Ditanya alasan, Indhi mengatakan situasi pendidikan kini tengah mengalami proses pembenahan dan berdamai dengan pandemi.
“Tidak memaksakan berbagai sekolah menerapkan kurikulum baru ini adalah hal positif. Sebab, berbagai sekolah kini sedang mengalami proses recovery. Kurikulum merdeka adalah solusi yang tepat bagi dunia pendidikan kita saat ini,” jelas guru yang kini aktif di gerakan 1000 Guru Lombok ini.
Menyoal tidak adanya pemaksaan dalam penerapan Kurikulum Merdeka bagi para sekolah, sekali lagi, Indhi menekankan masyarakat seharusnya tidak hanya melihat hasil dari produk kurikulum tersebut, melainkan bagaimana harus memulainya.
“Kita tidak perlu memikirkan bagaimana output dari kurikulum itu terlebih dahulu. Yang harus kita pikirkan adalah bagaimana mengupayaka proses start dari kurikulum ini,” saran Indhi.
Mengenai Kurikulum Merdeka yang baru saja diluncurkan, Indhi menyarankan, pemilihan kurikulum dibebaskan ke masing-masing sekolah. Hal yang lebih penting adalah sekolah harus bisa memilih dan memilah kurikulum sesuai dengan kebutuhan masing-masing.

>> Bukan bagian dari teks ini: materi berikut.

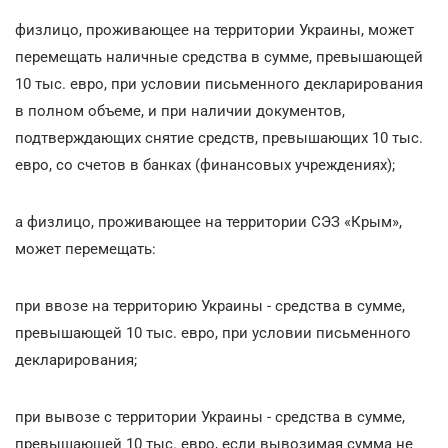
физлицо, проживающее на территории Украины, может
перемещать наличные средства в сумме, превышающей
10 тыс. евро, при условии письменного декларирования
в полном объеме, и при наличии документов,
подтверждающих снятие средств, превышающих 10 тыс.
евро, со счетов в банках (финансовых учреждениях);
а физлицо, проживающее на территории СЭЗ «Крым»,
может перемещать:
при ввозе на территорию Украины - средства в сумме,
превышающей 10 тыс. евро, при условии письменного
декларирования;
при вывозе с территории Украины - средства в сумме,
превышающей 10 тыс. евро, если вывозимая сумма не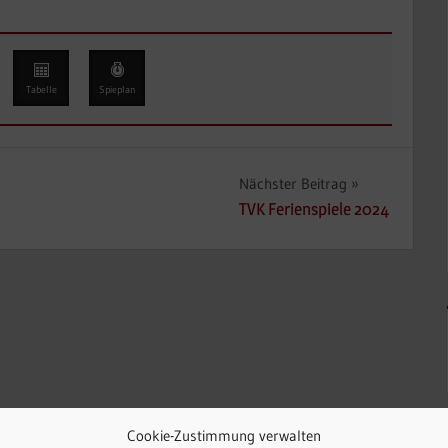
Tabelle
Spieplan
Nächster Beitrag
TVK Ferienspiele 2024
Cookie-Zustimmung verwalten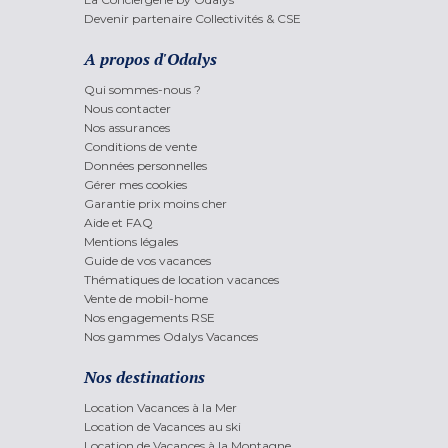
Devenir partenaire Collectivités & CSE
A propos d'Odalys
Qui sommes-nous ?
Nous contacter
Nos assurances
Conditions de vente
Données personnelles
Gérer mes cookies
Garantie prix moins cher
Aide et FAQ
Mentions légales
Guide de vos vacances
Thématiques de location vacances
Vente de mobil-home
Nos engagements RSE
Nos gammes Odalys Vacances
Nos destinations
Location Vacances à la Mer
Location de Vacances au ski
Location de Vacances à la Montagne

“Yang harus diupayakan adalah bagaimana cara sekolah-sekolah memilih kurikulum yang sesuai dengan kebutuhan masing-masing,” tutur Indhi.
Ketika ditanyai pendapat mengenai kelemahan Kurikulum Merdeka, Indhi menjawab soal tantangan melaksanakannya. Menurut Indhi, aspek guru beserta tenaga pendidik, adalah hal paling penting untuk diperhatikan.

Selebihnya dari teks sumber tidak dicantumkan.